Given that these mice were already pretty old when they started getting c60, 18 months or so, I wonder how likely it is that they all had preexisting tumors. Are tumors as prevalent in aging mice as they are in rats?
Howard
This is why (I now feel) there is not a compelling case to discount the first death from results. It would seem a very real possibility, from AV’s results, that when the administration of c60oo in mice (commenced at a late age) is studied once again, a large proportion will die from tumours - an unfulfilled optimism kindled from Baati et al was that AV’s study would also be cancer-free. As such the data somewhat tentatively suggests an experiment operating under similar conditions will largely shift in emphasis to not one of c60oo’s effect on longevity exclusive of cancer (as it transpired in Baati), but rather, unfortunately, very much inclusive of it.
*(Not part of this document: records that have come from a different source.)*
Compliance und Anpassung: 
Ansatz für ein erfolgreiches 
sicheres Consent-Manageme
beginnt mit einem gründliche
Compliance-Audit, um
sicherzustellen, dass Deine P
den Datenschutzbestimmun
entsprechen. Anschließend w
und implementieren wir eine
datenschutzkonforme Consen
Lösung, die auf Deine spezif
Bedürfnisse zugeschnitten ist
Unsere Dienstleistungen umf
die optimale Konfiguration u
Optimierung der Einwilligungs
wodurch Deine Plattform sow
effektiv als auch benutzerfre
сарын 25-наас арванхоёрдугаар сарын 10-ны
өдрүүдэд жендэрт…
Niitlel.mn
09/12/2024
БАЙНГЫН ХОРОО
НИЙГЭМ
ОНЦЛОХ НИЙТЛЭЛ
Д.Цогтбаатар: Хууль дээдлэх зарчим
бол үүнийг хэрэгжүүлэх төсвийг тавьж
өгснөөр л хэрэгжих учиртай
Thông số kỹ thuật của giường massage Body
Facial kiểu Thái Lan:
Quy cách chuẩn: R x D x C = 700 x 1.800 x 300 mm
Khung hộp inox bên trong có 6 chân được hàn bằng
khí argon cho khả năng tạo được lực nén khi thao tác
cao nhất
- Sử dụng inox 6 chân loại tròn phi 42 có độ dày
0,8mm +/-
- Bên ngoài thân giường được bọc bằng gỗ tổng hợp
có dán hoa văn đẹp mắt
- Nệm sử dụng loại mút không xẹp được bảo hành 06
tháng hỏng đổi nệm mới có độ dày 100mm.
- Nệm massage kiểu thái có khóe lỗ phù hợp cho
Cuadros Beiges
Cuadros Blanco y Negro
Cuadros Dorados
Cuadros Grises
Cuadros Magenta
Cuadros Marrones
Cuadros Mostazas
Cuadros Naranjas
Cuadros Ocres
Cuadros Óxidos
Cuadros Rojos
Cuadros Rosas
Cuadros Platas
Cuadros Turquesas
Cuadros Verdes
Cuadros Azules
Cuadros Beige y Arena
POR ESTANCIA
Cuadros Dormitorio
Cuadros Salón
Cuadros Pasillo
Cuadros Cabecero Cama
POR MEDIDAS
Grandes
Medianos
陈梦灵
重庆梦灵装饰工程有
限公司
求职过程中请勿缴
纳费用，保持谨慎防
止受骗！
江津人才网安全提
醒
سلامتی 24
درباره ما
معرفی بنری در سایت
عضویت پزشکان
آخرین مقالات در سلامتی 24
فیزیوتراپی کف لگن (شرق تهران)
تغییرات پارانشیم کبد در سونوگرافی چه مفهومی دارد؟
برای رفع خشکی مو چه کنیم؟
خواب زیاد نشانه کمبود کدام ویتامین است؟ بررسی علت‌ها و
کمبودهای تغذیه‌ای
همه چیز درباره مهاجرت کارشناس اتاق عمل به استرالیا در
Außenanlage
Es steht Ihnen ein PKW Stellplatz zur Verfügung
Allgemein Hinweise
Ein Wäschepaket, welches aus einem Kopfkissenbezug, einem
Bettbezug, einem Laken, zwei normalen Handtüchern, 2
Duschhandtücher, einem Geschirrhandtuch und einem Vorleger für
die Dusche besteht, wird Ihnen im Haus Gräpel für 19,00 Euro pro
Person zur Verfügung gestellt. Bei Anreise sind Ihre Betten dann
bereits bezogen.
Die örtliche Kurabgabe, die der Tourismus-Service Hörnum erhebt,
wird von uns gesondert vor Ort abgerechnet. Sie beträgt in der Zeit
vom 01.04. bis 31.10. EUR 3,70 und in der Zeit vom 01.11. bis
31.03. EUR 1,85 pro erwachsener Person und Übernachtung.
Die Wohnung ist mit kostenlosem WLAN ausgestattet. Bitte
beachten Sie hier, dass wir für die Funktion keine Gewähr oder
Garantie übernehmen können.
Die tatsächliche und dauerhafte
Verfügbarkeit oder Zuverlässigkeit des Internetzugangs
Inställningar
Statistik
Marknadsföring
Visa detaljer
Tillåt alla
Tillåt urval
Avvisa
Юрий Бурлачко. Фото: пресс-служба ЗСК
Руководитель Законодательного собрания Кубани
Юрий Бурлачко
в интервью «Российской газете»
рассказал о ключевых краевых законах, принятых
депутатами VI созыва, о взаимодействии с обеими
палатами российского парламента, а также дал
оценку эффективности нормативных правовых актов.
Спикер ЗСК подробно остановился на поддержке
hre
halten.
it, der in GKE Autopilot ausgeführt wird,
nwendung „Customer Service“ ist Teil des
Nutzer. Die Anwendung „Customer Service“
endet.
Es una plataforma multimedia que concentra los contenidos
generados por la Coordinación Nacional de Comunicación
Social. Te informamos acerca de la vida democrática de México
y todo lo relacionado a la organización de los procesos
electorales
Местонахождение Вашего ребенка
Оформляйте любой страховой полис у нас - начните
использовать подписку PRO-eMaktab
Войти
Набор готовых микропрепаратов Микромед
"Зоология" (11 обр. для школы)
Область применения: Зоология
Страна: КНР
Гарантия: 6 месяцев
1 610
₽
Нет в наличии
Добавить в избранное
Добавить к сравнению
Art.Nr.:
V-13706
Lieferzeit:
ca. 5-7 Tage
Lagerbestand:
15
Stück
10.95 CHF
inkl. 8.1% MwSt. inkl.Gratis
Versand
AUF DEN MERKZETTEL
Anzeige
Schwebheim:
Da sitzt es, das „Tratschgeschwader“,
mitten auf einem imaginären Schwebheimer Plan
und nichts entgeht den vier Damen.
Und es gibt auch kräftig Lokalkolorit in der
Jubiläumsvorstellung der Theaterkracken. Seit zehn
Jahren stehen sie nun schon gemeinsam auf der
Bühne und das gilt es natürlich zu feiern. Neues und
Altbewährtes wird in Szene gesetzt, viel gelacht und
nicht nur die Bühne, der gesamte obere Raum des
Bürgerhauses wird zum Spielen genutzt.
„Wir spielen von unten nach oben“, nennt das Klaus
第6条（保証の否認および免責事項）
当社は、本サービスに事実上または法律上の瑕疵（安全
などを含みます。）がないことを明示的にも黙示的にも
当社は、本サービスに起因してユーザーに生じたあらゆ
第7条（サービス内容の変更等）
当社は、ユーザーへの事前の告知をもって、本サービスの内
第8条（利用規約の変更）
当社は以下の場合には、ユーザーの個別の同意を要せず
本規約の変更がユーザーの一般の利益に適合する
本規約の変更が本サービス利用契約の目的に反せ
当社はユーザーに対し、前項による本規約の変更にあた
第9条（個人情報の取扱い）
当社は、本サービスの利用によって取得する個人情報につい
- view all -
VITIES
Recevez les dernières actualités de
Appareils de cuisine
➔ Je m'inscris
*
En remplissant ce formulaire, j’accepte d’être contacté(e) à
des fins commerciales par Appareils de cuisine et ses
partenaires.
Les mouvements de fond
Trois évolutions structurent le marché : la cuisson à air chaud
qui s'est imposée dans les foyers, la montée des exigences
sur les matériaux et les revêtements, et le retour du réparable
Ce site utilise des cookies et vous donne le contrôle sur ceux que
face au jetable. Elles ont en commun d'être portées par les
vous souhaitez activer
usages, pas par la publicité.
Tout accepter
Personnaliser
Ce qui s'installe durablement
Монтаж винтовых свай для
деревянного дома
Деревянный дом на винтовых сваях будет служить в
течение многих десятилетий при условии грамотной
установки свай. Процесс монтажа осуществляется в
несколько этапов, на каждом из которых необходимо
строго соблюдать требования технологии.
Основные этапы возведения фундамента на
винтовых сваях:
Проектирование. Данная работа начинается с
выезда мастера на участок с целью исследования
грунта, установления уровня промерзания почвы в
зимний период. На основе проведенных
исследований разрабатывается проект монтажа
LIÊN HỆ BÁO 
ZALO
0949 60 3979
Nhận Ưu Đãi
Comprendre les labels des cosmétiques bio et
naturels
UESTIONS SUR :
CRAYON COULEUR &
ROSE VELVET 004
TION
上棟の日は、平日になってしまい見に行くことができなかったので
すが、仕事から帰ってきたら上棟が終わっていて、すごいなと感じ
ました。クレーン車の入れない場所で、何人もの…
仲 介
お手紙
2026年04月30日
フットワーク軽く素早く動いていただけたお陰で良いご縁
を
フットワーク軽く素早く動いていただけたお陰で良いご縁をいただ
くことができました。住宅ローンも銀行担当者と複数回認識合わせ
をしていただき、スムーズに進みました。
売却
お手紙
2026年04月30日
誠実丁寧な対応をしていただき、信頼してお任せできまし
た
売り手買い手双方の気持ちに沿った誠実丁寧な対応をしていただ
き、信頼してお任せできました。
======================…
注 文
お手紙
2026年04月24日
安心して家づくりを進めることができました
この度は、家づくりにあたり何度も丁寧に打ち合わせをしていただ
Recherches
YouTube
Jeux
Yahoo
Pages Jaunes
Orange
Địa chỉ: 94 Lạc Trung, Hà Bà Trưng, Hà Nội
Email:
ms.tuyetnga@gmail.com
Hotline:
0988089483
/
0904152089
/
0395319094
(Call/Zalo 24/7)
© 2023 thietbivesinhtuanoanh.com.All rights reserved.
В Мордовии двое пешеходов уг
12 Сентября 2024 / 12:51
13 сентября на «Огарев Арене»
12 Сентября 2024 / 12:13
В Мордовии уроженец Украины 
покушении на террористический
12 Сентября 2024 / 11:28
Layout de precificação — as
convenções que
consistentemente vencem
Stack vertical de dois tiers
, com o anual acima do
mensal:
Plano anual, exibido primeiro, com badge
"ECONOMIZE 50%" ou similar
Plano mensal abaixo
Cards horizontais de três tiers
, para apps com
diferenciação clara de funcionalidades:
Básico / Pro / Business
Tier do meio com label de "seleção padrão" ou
If, in another (larger) study introducing c60oo to older mice, there exists a sample of rodent deaths recorded free of cancer then one might reasonably syphon off this data and use it conjugation with the Baati results (& hopefully, comparable but larger studies) to plot the impact of c60 on longevity at various stages in rodent life without the confounding effect of cancer. It would surely be more meaningful to analyse the action of c60oo on the longevity of mice separately when cancer is and isn’t present at death. If true* that none of Baati rats died were stricken with cancer then it would, I feel, be misleading to add AV’s results to (or explicitly inform on) Baati; but rather they should stand alone and (all three mice) serve as initial data for a larger sample of work constructed under similar conditions to AV’s experiment.
As niner points out, the possibility that c60 slows cancer and extends life in older mice is very much live - there is a reasonable consensus that two of the mice markedly outperformed (compare to norm) expectations in getting to 2.75 years. So it is quite possible there is an effect of c60oo on the progression and or the precipitation of tumours in mice - an effect (the progression at least) which would not have been readily inferred from Baati, even if it is only done so weakly in AV’s work.
* Having read the quotes in this thread, it isn’t clear to me that prof Moussa’s attributed quote (filtered from AV) appears to claim all rats were cancer free, but rather the one’s that were killed to end the experiment. It would be good to clear that up (or does he explicitly say ‘none of the rats’ in the interview?)
Edited by ambivalent, 19 November 2013 - 03:59 AM.